When there is an EHR glitch, such as a mismatch with laboratory transmission of results and a patient's Social Security number, there can be a time delay in workflow that could harm a patient who needs a transfusion, for example, said panel moderator Ronni P. Solomon, JD, Executive Vice President and General Counsel of the ECRI Institute. She noted that a mismatch in billing information can also slow down workflow patterns.

 

More on MACRA

Speakers also discussed implementation of the Medicare Access and CHIP Reauthorization Act (MACRA). As previously reported in Oncology Times, MACRA moves Medicare payment from a volume-based reimbursement system to a value-based system focused on outcomes, and encourages alternative payment models (APMs). "Let's not pretend that this isn't burdensome to providers," said panelist Kate Goodrich, MD, Director of the Center for Clinical Standards and Quality and Chief Medical Officer of the Center for Medicare & Medicaid Services (CMS). "The goal of MACRA is to change behavior," she noted, stating that CMS is well aware that there is a wide variation in the scope of U.S. practices and the way U.S. physicians practice medicine. She said CMS wants to ease administrative burdens on clinicians as they make the transition into value-based Medicare reimbursement.

 

ASCO and certain specialty societies have voiced opposition to a MACRA provision on drug reimbursement. CMS recently released a final rule that makes Part B drug reimbursement subject to Merit-Based Incentive Payment System (MIPS) adjustments.

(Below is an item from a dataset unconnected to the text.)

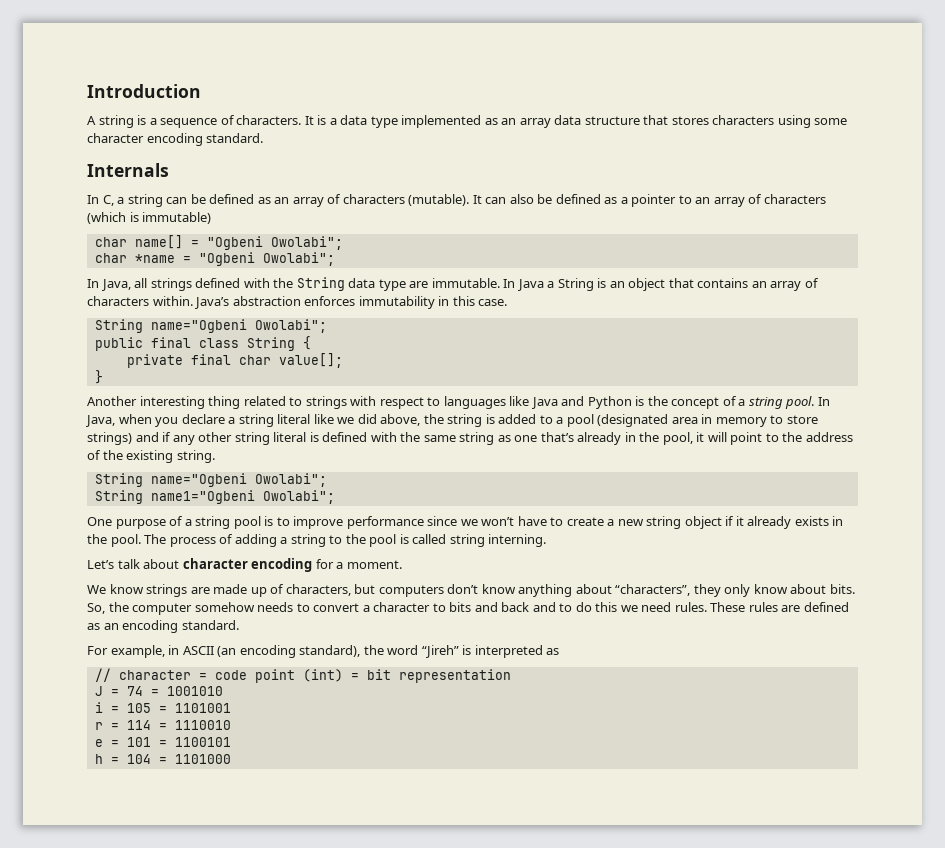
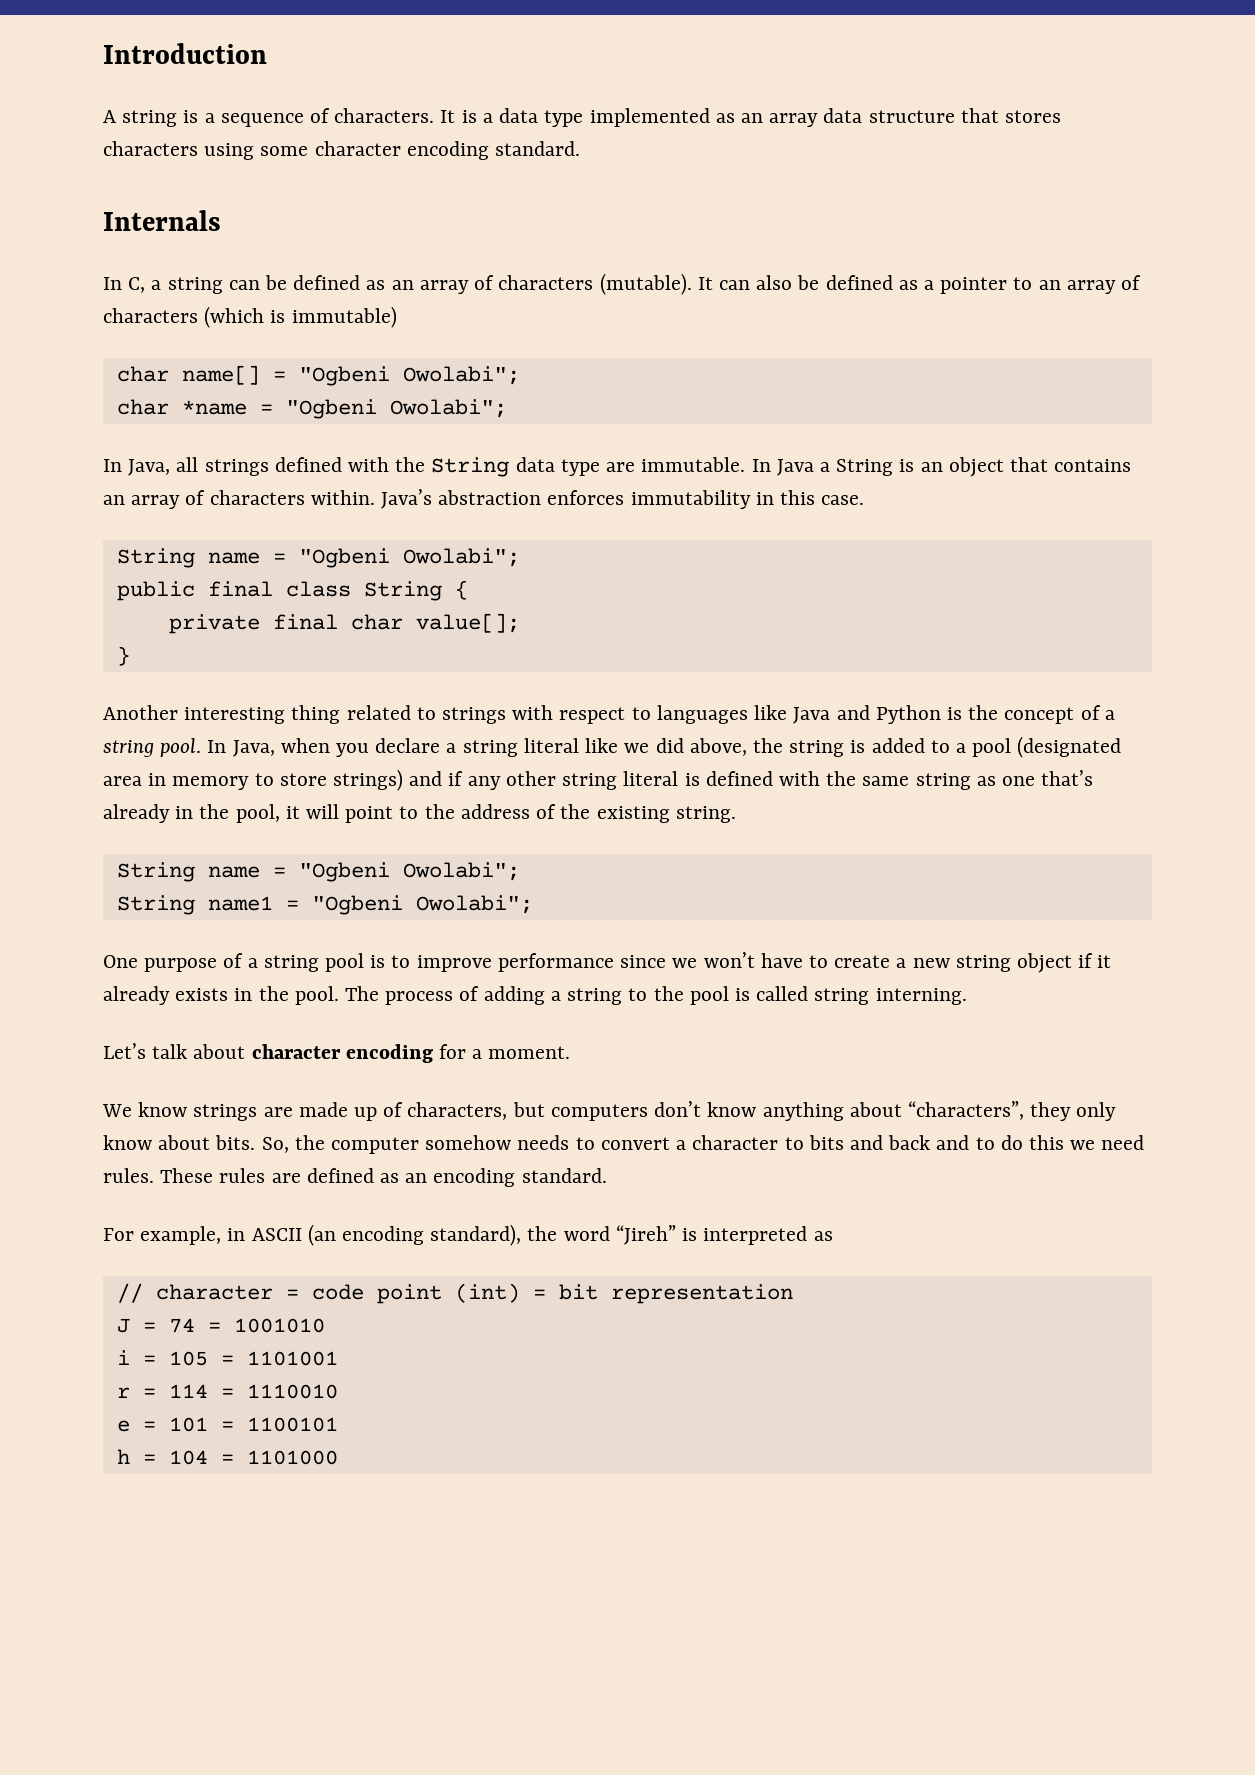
[150,319,247,333] name="Ogbeni -> [207,548,390,568] name = "Ogbeni
[150,473,247,487] name="Ogbeni -> [207,862,390,882] name = "Ogbeni
[150,490,255,504] name1="Ogbeni -> [207,895,403,915] name1 = "Ogbeni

ASCO has stated that this would significantly distort the magnitude of penalties and bonuses physicians would receive far beyond what Congress intended when drafting MACRA. In a resolution to the AMA House of Delegates, ASCO called on the AMA to continue to work with ASCO and other specialty groups to advocate against applying the MIPS adjustment to Part B drugs. The resolution is co-sponsored by the American College of Rheumatology, American Academy of Ophthalmology, and American Academy of Neurology.

 

Goodrich said she is aware that MACRA is a complex set of programs that do not please all. But, "we want to allow for flexibility at CMS; the tradeoff is complexity." She noted that in its final rule CMS exempted more clinicians in small practices from MACRA. Goodrich said CMS recognizes that "there are not enough APMs out there," especially for small rural practices and specialists. "There are some who feel we're moving too fast and some who feel we're moving too slowly," noted Goodrich of MACRA.

 

Schilsky pointed out that there are certain levers to change physician behavior: reimbursement, regulation, certification, licensure, and sometimes litigation. "I believe doctors want to do the right thing," he said, but incentives for change are limited and physicians' time is limited. Asked by Oncology Times if he believes the levers he cited are working effectively, he answered, "Doctors will do what they need to do to stay in practice."

 

Peggy Eastman is a contributing writer.